主人公は、大学入学ほやほやの一見おとなしそうな女の子、ジュスティーヌ。

親元から離れ、大学の先輩たちの洗礼に揉まれながら、血への欲望、性への欲望に目覚め、その満たされない渇きを通じて自分を知っていく過程がじっくりと描き出される。

どの大学も特有の文化があるが、中でも大学入学とともにセックスへの扉が一気に開かれるという側面は大きいように思う。

その空気感に入学当初は困惑していたものの、次第に欲望に目覚めていくジュスティーヌ。

一度欲望に自覚的になると、その渇きを満たしたいという衝動はとどまるところを知らない。
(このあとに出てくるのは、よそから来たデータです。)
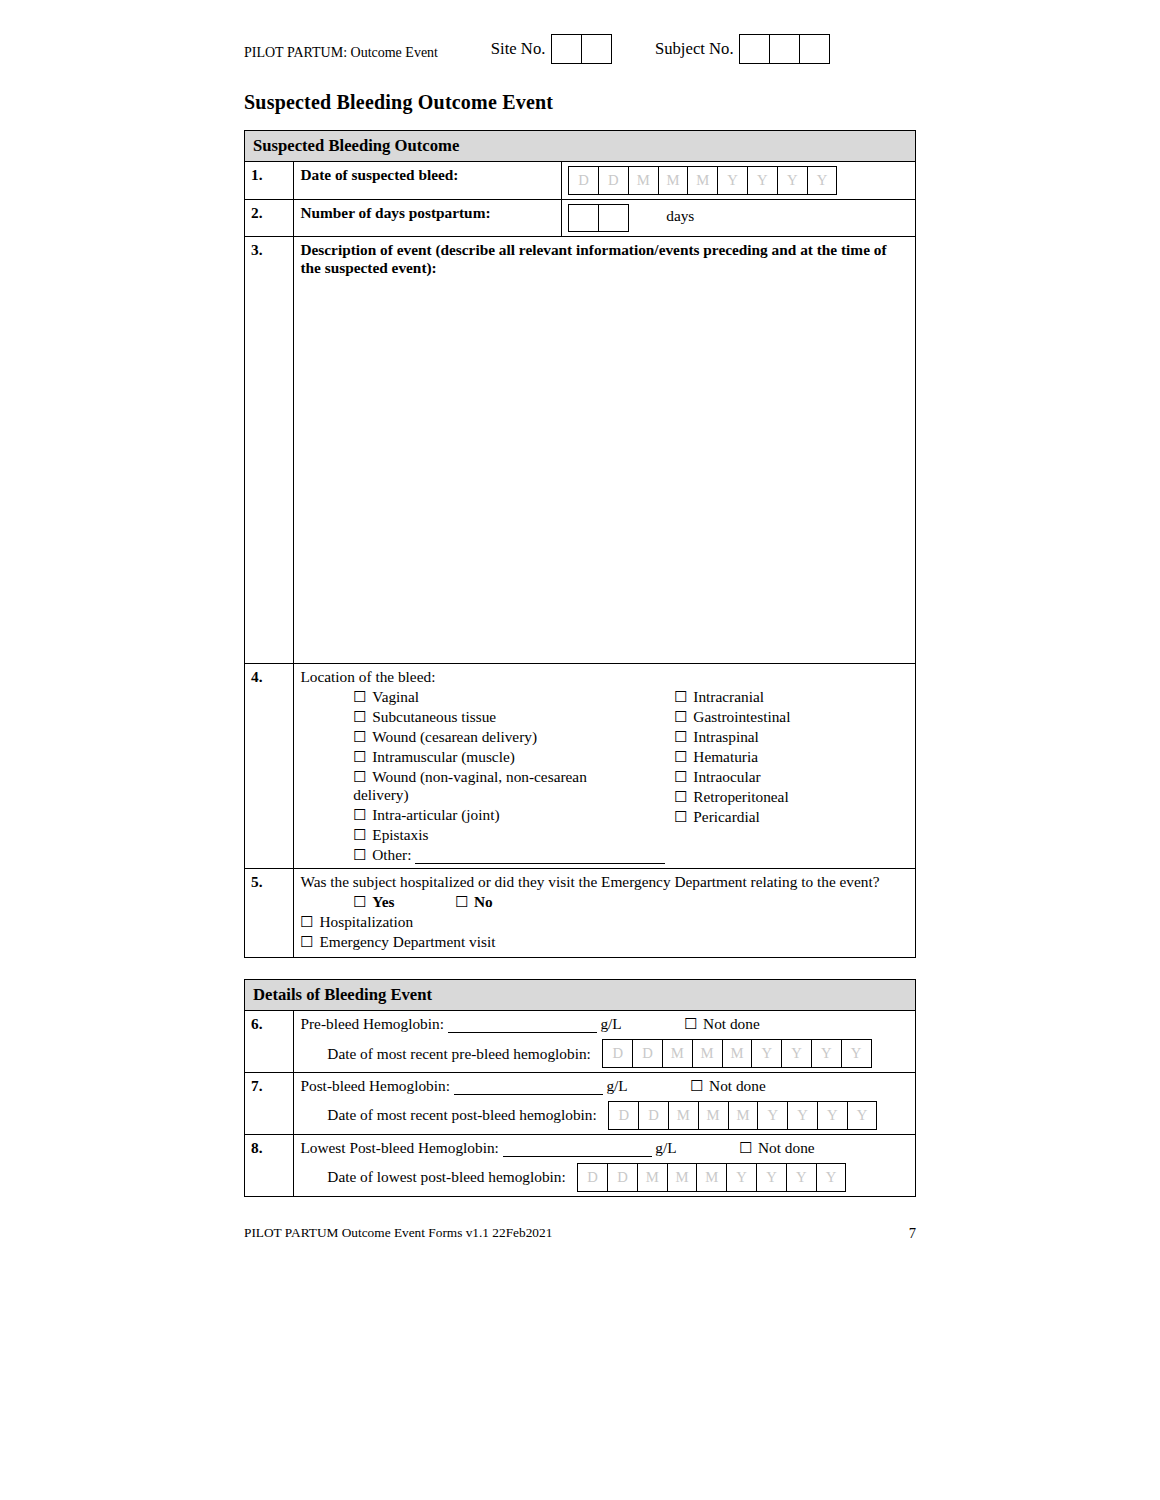PILOT PARTUM: Outcome Event
Site No.
Subject No.
Suspected Bleeding Outcome Event
| Suspected Bleeding Outcome |
| 1. | Date of suspected bleed: | D D M M M Y Y Y Y |
| 2. | Number of days postpartum: | days |
| 3. | Description of event (describe all relevant information/events preceding and at the time of the suspected event): |
| 4. | Location of the bleed: ☐ Vaginal ☐ Subcutaneous tissue ☐ Wound (cesarean delivery) ☐ Intramuscular (muscle) ☐ Wound (non-vaginal, non-cesarean delivery) ☐ Intra-articular (joint) ☐ Epistaxis ☐ Intracranial ☐ Gastrointestinal ☐ Intraspinal ☐ Hematuria ☐ Intraocular ☐ Retroperitoneal ☐ Pericardial ☐ Other: |
| 5. | Was the subject hospitalized or did they visit the Emergency Department relating to the event? ☐ Yes ☐ No ☐ Hospitalization ☐ Emergency Department visit |
| Details of Bleeding Event |
| 6. | Pre-bleed Hemoglobin: g/L ☐ Not done Date of most recent pre-bleed hemoglobin: D D M M M Y Y Y Y |
| 7. | Post-bleed Hemoglobin: g/L ☐ Not done Date of most recent post-bleed hemoglobin: D D M M M Y Y Y Y |
| 8. | Lowest Post-bleed Hemoglobin: g/L ☐ Not done Date of lowest post-bleed hemoglobin: D D M M M Y Y Y Y |
PILOT PARTUM Outcome Event Forms v1.1 22Feb2021
7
異性から求められることで欲に自覚的になるのではなく、自ら欲望に目覚め、主体的に発散していく姿は、可憐なルックスとのギャップもありとても生々しい。

自分の欲求を一切恥じることなく、どこまでもまっすぐに向き合うその潔さに、その欲求が人肉食であることを忘れてしまうほどの、一種の解放感を覚えてしまうのは私だけだろうか。

私などは大学時代、狭いコミュニティーの中で圧迫感を覚えながらも自分のキャラクターを確立することに必死だったので、ジュスティーヌが周囲の目など一切気にせず欲求を完全にオープンにする姿にただただ憧れの念を抱いた。

 

 

ということで、以上、『ぼくのエリ 200歳の少女』『RAW 少女のめざめ』についてフェミニズム的視点から語ってみた。

どちらもホラーというジャンルで、内容的には非常に恐ろしく観るのに覚悟がいる内容なのだが、観た後は恐怖以上に解放感に満ち溢れる、とてもエンパワリングな作品だ。

ホラーが苦手な人でもグロが大丈夫だったらどちらも楽しめると思うので、ぜひおすすめしたい。

 

★★★★☆

(余談だが、どちらも日本語版タイトルに副題がついてるのは何なんだ。特にぼくのエリでは完全にネタバレだし、何なら厳密には少女じゃないし、という…。ポスターもそうだけど題名も日本に来るとダサくなってしまう現象に誰か名前をつけてほしい。)